[Stored data entries]
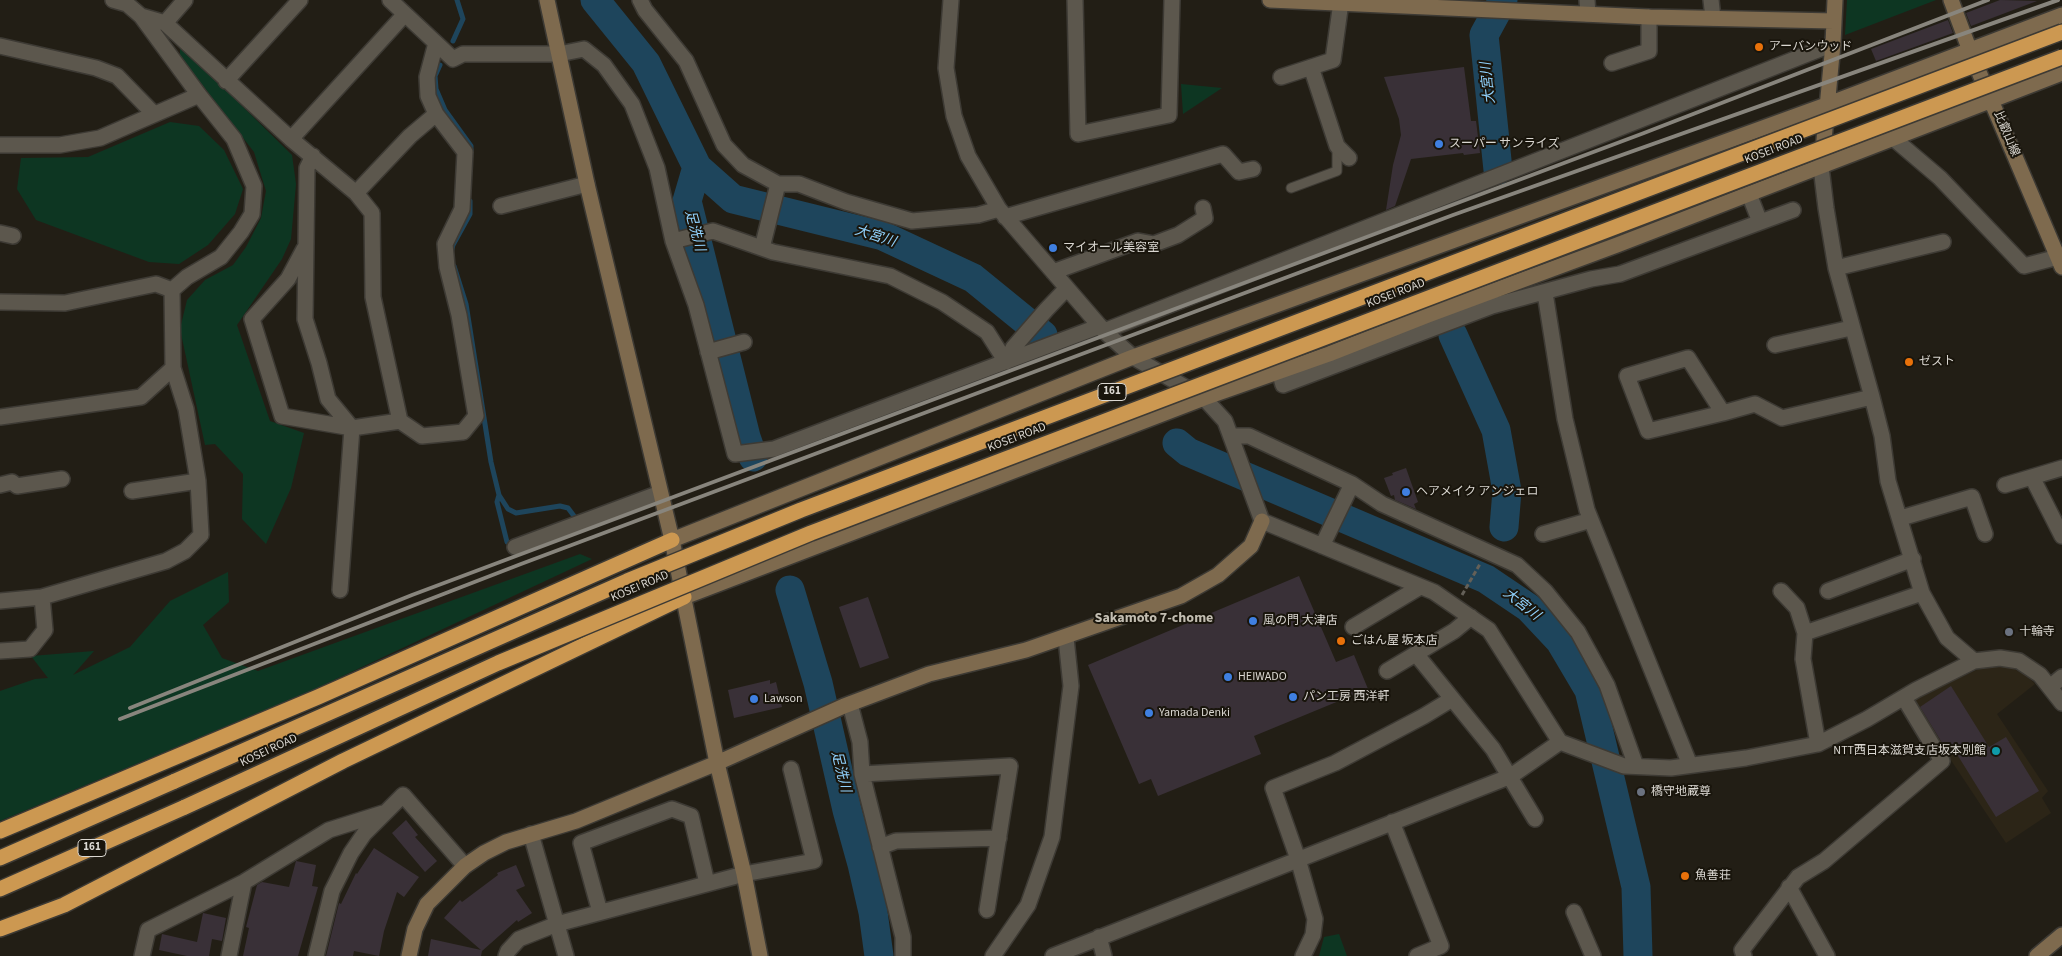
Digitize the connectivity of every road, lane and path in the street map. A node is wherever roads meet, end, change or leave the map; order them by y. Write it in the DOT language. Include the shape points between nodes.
graph roads {
  1 [pos="185,0"];
  2 [pos="300,0"];
  3 [pos="390,0"];
  4 [pos="547,0"];
  5 [pos="640,0"];
  6 [pos="952,0"];
  7 [pos="1075,0"];
  8 [pos="1172,0"];
  9 [pos="1270,0"];
  10 [pos="1711,0"];
  11 [pos="1835,0"];
  12 [pos="1951,0"];
  13 [pos="122,1"];
  14 [pos="1341,2"];
  15 [pos="1588,7"];
  16 [pos="405,14"];
  17 [pos="2062,15"];
  18 [pos="141,16"];
  19 [pos="1649,17"];
  20 [pos="1713,18"];
  21 [pos="1834,21"];
  22 [pos="165,23"];
  23 [pos="2062,32"];
  24 [pos="436,43"];
  25 [pos="1833,44"];
  26 [pos="0,46"];
  27 [pos="1970,51"];
  28 [pos="559,54"];
  29 [pos="2062,57"];
  30 [pos="1612,63"];
  31 [pos="1311,67"];
  32 [pos="2062,73"];
  33 [pos="1281,77"];
  34 [pos="226,81"];
  35 [pos="199,95"];
  36 [pos="1992,99"];
  37 [pos="1826,105"];
  38 [pos="154,114"];
  39 [pos="436,114"];
  40 [pos="1893,138"];
  41 [pos="291,139"];
  42 [pos="0,145"];
  43 [pos="1337,146"];
  44 [pos="313,156"];
  45 [pos="1348,158"];
  46 [pos="1821,167"];
  47 [pos="1253,169"];
  48 [pos="588,184"];
  49 [pos="778,185"];
  50 [pos="1291,188"];
  51 [pos="356,193"];
  52 [pos="1749,194"];
  53 [pos="501,206"];
  54 [pos="1203,208"];
  55 [pos="1794,210"];
  56 [pos="1002,213"];
  57 [pos="1760,222"];
  58 [pos="674,241"];
  59 [pos="1942,242"];
  60 [pos="306,246"];
  61 [pos="762,247"];
  62 [pos="2061,260"];
  63 [pos="1836,268"];
  64 [pos="1053,272"];
  65 [pos="1067,288"];
  66 [pos="172,290"];
  67 [pos="1545,293"];
  68 [pos="1491,300"];
  69 [pos="0,302"];
  70 [pos="1852,328"];
  71 [pos="1102,329"];
  72 [pos="744,342"];
  73 [pos="1775,345"];
  74 [pos="708,352"];
  75 [pos="1009,355"];
  76 [pos="1133,357"];
  77 [pos="173,368"];
  78 [pos="1872,397"];
  79 [pos="1204,398"];
  80 [pos="1723,412"];
  81 [pos="0,417"];
  82 [pos="400,421"];
  83 [pos="352,428"];
  84 [pos="1231,437"];
  85 [pos="2062,468"];
  86 [pos="2032,476"];
  87 [pos="62,479"];
  88 [pos="198,481"];
  89 [pos="1352,484"];
  90 [pos="0,485"];
  91 [pos="2005,485"];
  92 [pos="132,491"];
  93 [pos="660,493"];
  94 [pos="1260,515"];
  95 [pos="1901,518"];
  96 [pos="1591,520"];
  97 [pos="2061,533"];
  98 [pos="1543,534"];
  99 [pos="1985,534"];
  100 [pos="672,540"];
  101 [pos="1322,546"];
  102 [pos="514,548"];
  103 [pos="1913,558"];
  104 [pos="1483,560"];
  105 [pos="1420,587"];
  106 [pos="340,590"];
  107 [pos="1781,591"];
  108 [pos="1828,591"];
  109 [pos="1922,592"];
  110 [pos="42,597"];
  111 [pos="684,597"];
  112 [pos="1460,598"];
  113 [pos="0,601"];
  114 [pos="1471,617"];
  115 [pos="1353,627"];
  116 [pos="1805,633"];
  117 [pos="1066,638"];
  118 [pos="0,651"];
  119 [pos="1416,654"];
  120 [pos="1974,661"];
  121 [pos="1387,670"];
  122 [pos="2062,677"];
  123 [pos="2050,687"];
  124 [pos="1904,698"];
  125 [pos="1452,699"];
  126 [pos="2062,703"];
  127 [pos="847,705"];
  128 [pos="1560,742"];
  129 [pos="1818,744"];
  130 [pos="717,763"];
  131 [pos="1690,765"];
  132 [pos="1630,766"];
  133 [pos="790,769"];
  134 [pos="862,774"];
  135 [pos="1511,776"];
  136 [pos="383,813"];
  137 [pos="1535,819"];
  138 [pos="1392,822"];
  139 [pos="0,831"];
  140 [pos="531,834"];
  141 [pos="999,838"];
  142 [pos="880,846"];
  143 [pos="0,858"];
  144 [pos="1298,858"];
  145 [pos="465,866"];
  146 [pos="744,874"];
  147 [pos="244,882"];
  148 [pos="707,883"];
  149 [pos="1790,887"];
  150 [pos="0,889"];
  151 [pos="987,910"];
  152 [pos="600,912"];
  153 [pos="1574,912"];
  154 [pos="557,924"];
  155 [pos="0,929"];
  156 [pos="2062,935"];
  157 [pos="1099,937"];
  158 [pos="1590,955"];
  159 [pos="142,956"];
  160 [pos="229,956"];
  161 [pos="316,956"];
  162 [pos="409,956"];
  163 [pos="506,956"];
  164 [pos="566,956"];
  165 [pos="760,956"];
  166 [pos="903,956"];
  167 [pos="993,956"];
  168 [pos="1053,956"];
  169 [pos="1104,956"];
  170 [pos="1303,956"];
  171 [pos="1417,956"];
  172 [pos="1744,956"];
  173 [pos="1827,956"];
  174 [pos="2037,956"];
  1 -- 22 [label="street"];
  2 -- 34 [label="street"];
  3 -- 16 [label="street"];
  4 -- 28 [label="street"];
  5 -- 49 [label="street" via="644,10 686,62 724,145 744,165"];
  6 -- 56 [label="street" via="946,68 954,116 968,156"];
  7 -- 8 [label="street" via="1078,134 1169,115"];
  9 -- 14 [label="street"];
  10 -- 20 [label="street"];
  11 -- 21 [label="street"];
  12 -- 27 [label="street, 比叡山線"];
  13 -- 18 [label="street"];
  14 -- 15 [label="street" via="1513,11"];
  14 -- 31 [label="street" via="1333,60"];
  15 -- 19 [label="street"];
  16 -- 24 [label="street"];
  16 -- 41 [label="street"];
  17 -- 27 [label="street"];
  18 -- 22 [label="street"];
  18 -- 35 [label="street"];
  19 -- 20 [label="street"];
  19 -- 30 [label="street" via="1649,51"];
  20 -- 21 [label="street"];
  21 -- 25 [label="street"];
  22 -- 34 [label="street"];
  23 -- 143 [label="highway, KOSEI ROAD / 161, bridge" via="801,510 591,596"];
  24 -- 28 [label="street" via="453,59 464,54"];
  24 -- 39 [label="street" via="427,77 428,96"];
  25 -- 37 [label="street"];
  25 -- 71 [label="street"];
  26 -- 38 [label="street" via="96,68 117,76"];
  27 -- 36 [label="street, 比叡山線"];
  27 -- 37 [label="street"];
  28 -- 48 [label="street"];
  28 -- 58 [label="street" via="584,48 604,65 632,104 657,168"];
  29 -- 150 [label="highway, KOSEI ROAD / 161, bridge" via="811,533 498,663"];
  31 -- 33 [label="street"];
  31 -- 43 [label="street"];
  32 -- 36 [label="street"];
  34 -- 41 [label="street"];
  35 -- 38 [label="street"];
  35 -- 66 [label="street" via="234,139 254,186 252,214 221,257"];
  36 -- 40 [label="street"];
  36 -- 62 [label="street, 比叡山線"];
  37 -- 46 [label="street"];
  37 -- 76 [label="street"];
  38 -- 42 [label="street" via="100,138 60,145"];
  39 -- 51 [label="street" via="410,136"];
  39 -- 82 [label="street" via="465,152 462,208 445,244 476,416 463,432 422,436"];
  40 -- 46 [label="street"];
  40 -- 62 [label="street" via="1940,178 2024,266"];
  41 -- 44 [label="street"];
  43 -- 45 [label="street"];
  43 -- 50 [label="lane" via="1338,171"];
  44 -- 51 [label="street"];
  44 -- 60 [label="street" via="307,168"];
  46 -- 52 [label="street"];
  46 -- 63 [label="street"];
  47 -- 56 [label="street" via="1239,172 1223,154"];
  48 -- 53 [label="street"];
  48 -- 93 [label="street"];
  49 -- 56 [label="street" via="800,184 846,202 912,221"];
  49 -- 61 [label="street"];
  51 -- 82 [label="street" via="372,213 373,297"];
  52 -- 57 [label="street"];
  52 -- 68 [label="street"];
  54 -- 64 [label="street" via="1205,218 1178,236 1154,244 1138,241"];
  55 -- 57 [label="street"];
  56 -- 64 [label="street"];
  57 -- 67 [label="street" via="1620,274"];
  58 -- 61 [label="street" via="713,231"];
  58 -- 74 [label="street"];
  59 -- 63 [label="street"];
  60 -- 83 [label="street" via="305,318 328,399"];
  60 -- 83 [label="street" via="288,279 252,319 282,416"];
  61 -- 75 [label="street" via="890,276 942,302 987,332"];
  63 -- 70 [label="street"];
  64 -- 65 [label="street"];
  65 -- 71 [label="street"];
  65 -- 75 [label="street"];
  66 -- 69 [label="street" via="156,284 65,303"];
  66 -- 77 [label="street"];
  67 -- 68 [label="street"];
  67 -- 96 [label="street" via="1565,419"];
  68 -- 79 [label="street"];
  70 -- 73 [label="street"];
  70 -- 78 [label="street"];
  71 -- 75 [label="street"];
  71 -- 76 [label="street"];
  72 -- 74 [label="street"];
  74 -- 75 [label="street" via="735,454 774,449"];
  76 -- 79 [label="street"];
  76 -- 100 [label="street"];
  77 -- 81 [label="street" via="142,397"];
  77 -- 88 [label="street" via="186,409"];
  78 -- 80 [label="street" via="1782,418 1756,404"];
  78 -- 95 [label="street" via="1882,436 1888,481"];
  79 -- 84 [label="street" via="1225,421"];
  79 -- 111 [label="street"];
  80 -- 80 [label="street" via="1648,431 1627,376 1688,358"];
  82 -- 83 [label="street"];
  83 -- 106 [label="street"];
  84 -- 89 [label="street" via="1249,436"];
  84 -- 94 [label="street"];
  85 -- 86 [label="street"];
  86 -- 91 [label="street"];
  86 -- 97 [label="street"];
  87 -- 90 [label="street" via="17,486 12,482"];
  88 -- 92 [label="street"];
  88 -- 110 [label="street" via="201,535 185,551 166,561"];
  89 -- 101 [label="street"];
  89 -- 132 [label="street" via="1382,504 1517,565 1545,591 1578,632 1608,685"];
  93 -- 100 [label="street"];
  93 -- 102 [label="street"];
  94 -- 101 [label="street"];
  94 -- 117 [label="street" via="1251,546 1218,575 1181,596"];
  95 -- 99 [label="street" via="1972,498"];
  95 -- 103 [label="street"];
  96 -- 98 [label="street"];
  96 -- 131 [label="street"];
  100 -- 111 [label="street"];
  100 -- 139 [label="highway" via="318,697"];
  101 -- 105 [label="street"];
  103 -- 108 [label="street"];
  103 -- 109 [label="street"];
  104 -- 112 [label="path"];
  105 -- 114 [label="street" via="1434,592"];
  105 -- 115 [label="street"];
  107 -- 116 [label="street" via="1797,608"];
  109 -- 116 [label="street"];
  109 -- 120 [label="street" via="1947,638"];
  110 -- 113 [label="street"];
  110 -- 118 [label="street" via="45,630 30,649"];
  111 -- 130 [label="street"];
  111 -- 155 [label="highway" via="343,761 64,906"];
  114 -- 119 [label="street"];
  114 -- 128 [label="street" via="1490,630"];
  116 -- 129 [label="street" via="1803,659"];
  117 -- 127 [label="street" via="929,674"];
  117 -- 167 [label="street" via="1071,686 1052,837 1028,905"];
  119 -- 121 [label="street"];
  119 -- 125 [label="street"];
  120 -- 123 [label="street" via="2000,658 2019,661 2040,675"];
  120 -- 124 [label="street"];
  122 -- 123 [label="street"];
  123 -- 126 [label="street"];
  124 -- 129 [label="street"];
  124 -- 149 [label="street" via="1942,761 1824,861 1798,877"];
  125 -- 135 [label="street"];
  125 -- 144 [label="street" via="1335,763 1273,788"];
  127 -- 130 [label="street"];
  127 -- 134 [label="street" via="860,742"];
  128 -- 132 [label="street"];
  128 -- 135 [label="street"];
  129 -- 131 [label="street"];
  130 -- 140 [label="street" via="576,821"];
  130 -- 146 [label="street"];
  131 -- 132 [label="street" via="1671,768"];
  133 -- 146 [label="street" via="814,861"];
  134 -- 141 [label="street" via="1010,766"];
  134 -- 142 [label="street"];
  135 -- 137 [label="street"];
  135 -- 138 [label="street"];
  136 -- 145 [label="street" via="403,795"];
  136 -- 147 [label="street" via="329,830"];
  136 -- 161 [label="street" via="351,853 332,891"];
  138 -- 144 [label="street"];
  138 -- 171 [label="street" via="1441,946"];
  140 -- 145 [label="street" via="506,842"];
  140 -- 154 [label="street"];
  141 -- 142 [label="street" via="896,841"];
  141 -- 151 [label="street"];
  142 -- 166 [label="street" via="903,937"];
  144 -- 157 [label="street"];
  144 -- 170 [label="street" via="1315,919"];
  145 -- 162 [label="street" via="427,904 414,929"];
  146 -- 148 [label="street"];
  146 -- 165 [label="street"];
  147 -- 159 [label="street" via="148,930"];
  147 -- 160 [label="street"];
  148 -- 152 [label="street"];
  148 -- 152 [label="street" via="691,816 672,809 581,843"];
  149 -- 172 [label="street" via="1742,950"];
  149 -- 173 [label="street"];
  152 -- 154 [label="street"];
  153 -- 158 [label="street"];
  154 -- 163 [label="street" via="519,939"];
  154 -- 164 [label="street"];
  156 -- 174 [label="street"];
  157 -- 168 [label="street"];
  157 -- 169 [label="street"];
}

▶ **Work to complete**
Make a copy of each line in the records that has the word "highway".

▶ **Answer space**
  23 -- 143 [label="highway, KOSEI ROAD / 161, bridge" via="801,510 591,596"];
  29 -- 150 [label="highway, KOSEI ROAD / 161, bridge" via="811,533 498,663"];
  100 -- 139 [label="highway" via="318,697"];
  111 -- 155 [label="highway" via="343,761 64,906"];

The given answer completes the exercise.